Copy exactly every line below, from the first through the one that contains "FIGURE 2 The", and skip all pictures.

RECORDED INFORMATION below:

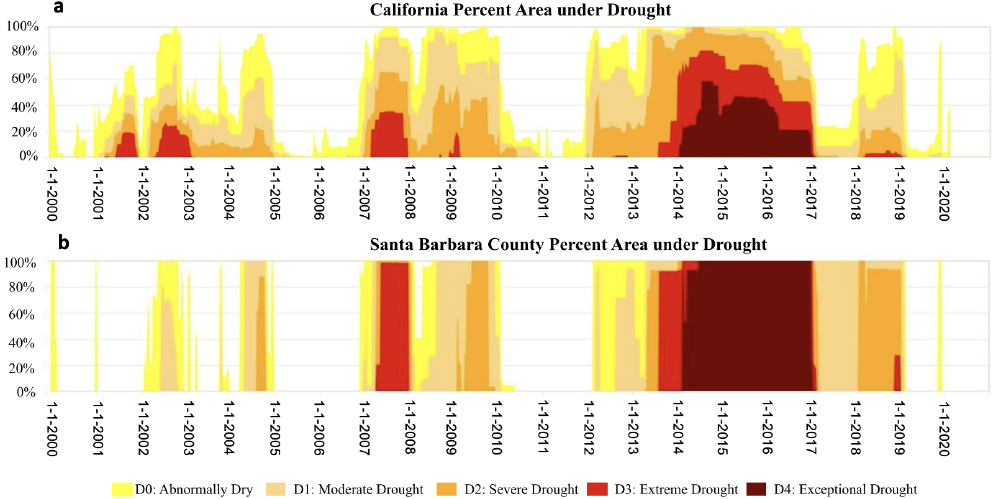
Figure 2. Time series of (a) percentage area of California under drought and (b) percentage area of Santa Barbara County under drought. (The US Drought Monitor is jointly produced by the National Drought Mitigation Center at the University of Nebraska Lincoln, the United States Department of Agriculture, and the National Oceanic and Atmospheric Administration. Map courtesy of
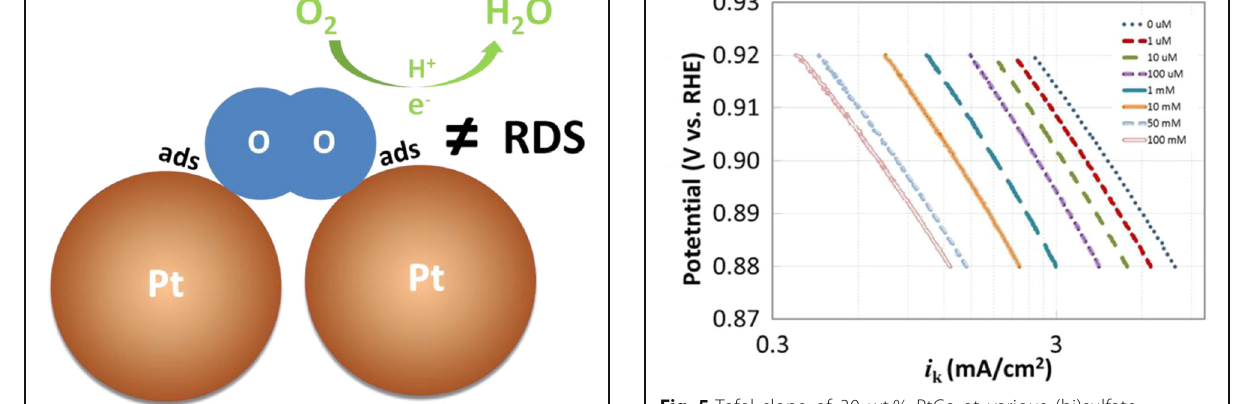
Fig. 5 Tafel slope of 30 wt.% PtCo at various (bi)sulfate ion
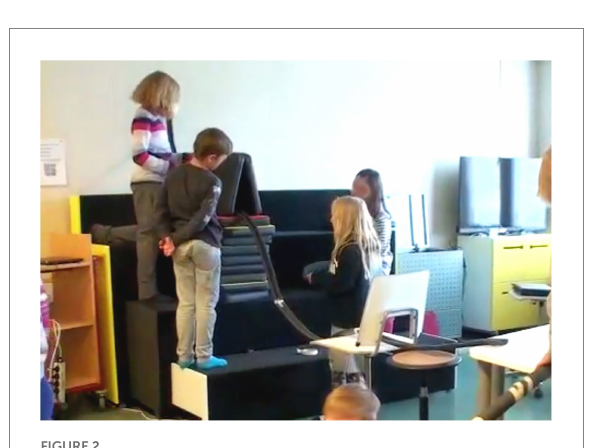
FIGURE 2 The innovative roller coaster constructed by four students in the FUSE Studio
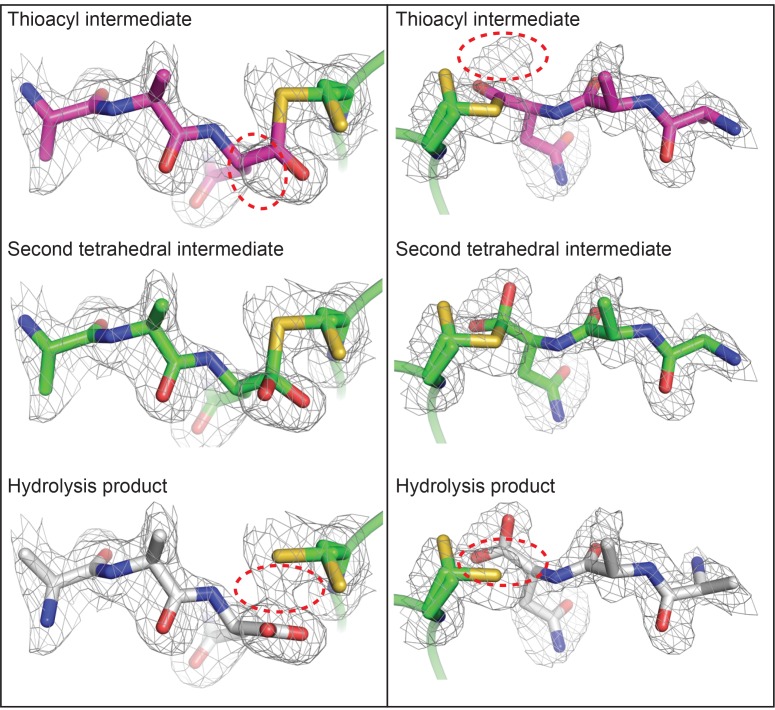
Polder OMIT maps define the presence of a tetrahedral intermediate in the HaAEP1 active site.Polder OMIT maps (Fobs - Fcalc) calculated in the absence of an AAN peptide ligand, contoured at 3σ level, indicate that models of alternative intermediate AAN peptide structures (thioacyl intermediate – purple) and cleavage product (hydrolysis product – gray) appear not to fit the observed electron density as well as the modeled tetrahedral intermediate (second tetrahedral intermediate – green). Model peptides are shown from above (left) and side on (right) to aid visualization of electron density maps with incongruous regions of models circled (red dashed line).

End of RECORDED INFORMATION.

### OUTPUT
Figure 2. Time series of (a) percentage area of California under drought and (b) percentage area of Santa Barbara County under drought. (The US Drought Monitor is jointly produced by the National Drought Mitigation Center at the University of Nebraska Lincoln, the United States Department of Agriculture, and the National Oceanic and Atmospheric Administration. Map courtesy of
Fig. 5 Tafel slope of 30 wt.% PtCo at various (bi)sulfate ion
FIGURE 2 The innovative roller coaster constructed by four students in the FUSE Studio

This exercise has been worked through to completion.